Exercise objective:
Wherever the string "rounded" turns up in the data, copy the whole line.

Exercise input:
----------------

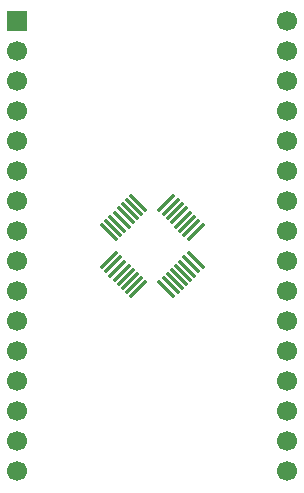
<source format=gts>
G04 #@! TF.GenerationSoftware,KiCad,Pcbnew,9.0.6*
G04 #@! TF.CreationDate,2026-01-07T21:32:32-06:00*
G04 #@! TF.ProjectId,QFP-32_5x5_P0.5,5146502d-3332-45f3-9578-355f50302e35,rev?*
G04 #@! TF.SameCoordinates,Original*
G04 #@! TF.FileFunction,Soldermask,Top*
G04 #@! TF.FilePolarity,Negative*
%FSLAX46Y46*%
G04 Gerber Fmt 4.6, Leading zero omitted, Abs format (unit mm)*
G04 Created by KiCad (PCBNEW 9.0.6) date 2026-01-07 21:32:32*
%MOMM*%
%LPD*%
G01*
G04 APERTURE LIST*
G04 Aperture macros list*
%AMRoundRect*
0 Rectangle with rounded corners*
0 $1 Rounding radius*
0 $2 $3 $4 $5 $6 $7 $8 $9 X,Y pos of 4 corners*
0 Add a 4 corners polygon primitive as box body*
4,1,4,$2,$3,$4,$5,$6,$7,$8,$9,$2,$3,0*
0 Add four circle primitives for the rounded corners*
1,1,$1+$1,$2,$3*
1,1,$1+$1,$4,$5*
1,1,$1+$1,$6,$7*
1,1,$1+$1,$8,$9*
0 Add four rect primitives between the rounded corners*
20,1,$1+$1,$2,$3,$4,$5,0*
20,1,$1+$1,$4,$5,$6,$7,0*
20,1,$1+$1,$6,$7,$8,$9,0*
20,1,$1+$1,$8,$9,$2,$3,0*%
G04 Aperture macros list end*
%ADD10RoundRect,0.075000X-0.707107X0.601041X0.601041X-0.707107X0.707107X-0.601041X-0.601041X0.707107X0*%
%ADD11RoundRect,0.075000X-0.707107X-0.601041X-0.601041X-0.707107X0.707107X0.601041X0.601041X0.707107X0*%
%ADD12R,1.700000X1.700000*%
%ADD13C,1.700000*%
G04 APERTURE END LIST*
D10*
X137240293Y-116985419D03*
X136886739Y-117338972D03*
X136533186Y-117692526D03*
X136179633Y-118046079D03*
X135826079Y-118399633D03*
X135472526Y-118753186D03*
X135118972Y-119106739D03*
X134765419Y-119460293D03*
D11*
X134765419Y-121839707D03*
X135118972Y-122193261D03*
X135472526Y-122546814D03*
X135826079Y-122900367D03*
X136179633Y-123253921D03*
X136533186Y-123607474D03*
X136886739Y-123961028D03*
X137240293Y-124314581D03*
D10*
X139619707Y-124314581D03*
X139973261Y-123961028D03*
X140326814Y-123607474D03*
X140680367Y-123253921D03*
X141033921Y-122900367D03*
X141387474Y-122546814D03*
X141741028Y-122193261D03*
X142094581Y-121839707D03*
D11*
X142094581Y-119460293D03*
X141741028Y-119106739D03*
X141387474Y-118753186D03*
X141033921Y-118399633D03*
X140680367Y-118046079D03*
X140326814Y-117692526D03*
X139973261Y-117338972D03*
X139619707Y-116985419D03*
D12*
X127000000Y-101600000D03*
D13*
X127000000Y-104140000D03*
X127000000Y-106680000D03*
X127000000Y-109220000D03*
X127000000Y-111760000D03*
X127000000Y-114300000D03*
X127000000Y-116840000D03*
X127000000Y-119380000D03*
X127000000Y-121920000D03*
X127000000Y-124460000D03*
X127000000Y-127000000D03*
X127000000Y-129540000D03*
X127000000Y-132080000D03*
X127000000Y-134620000D03*
X127000000Y-137160000D03*
X127000000Y-139700000D03*
X149860000Y-101600000D03*
X149860000Y-104140000D03*
X149860000Y-106680000D03*
X149860000Y-109220000D03*
X149860000Y-111760000D03*
X149860000Y-114300000D03*
X149860000Y-116840000D03*
X149860000Y-119380000D03*
X149860000Y-121920000D03*
X149860000Y-124460000D03*
X149860000Y-127000000D03*
X149860000Y-129540000D03*
X149860000Y-132080000D03*
X149860000Y-134620000D03*
X149860000Y-137160000D03*
X149860000Y-139700000D03*
M02*

</source>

----------------

Finished exercise:
0 Rectangle with rounded corners*
0 Add four circle primitives for the rounded corners*
0 Add four rect primitives between the rounded corners*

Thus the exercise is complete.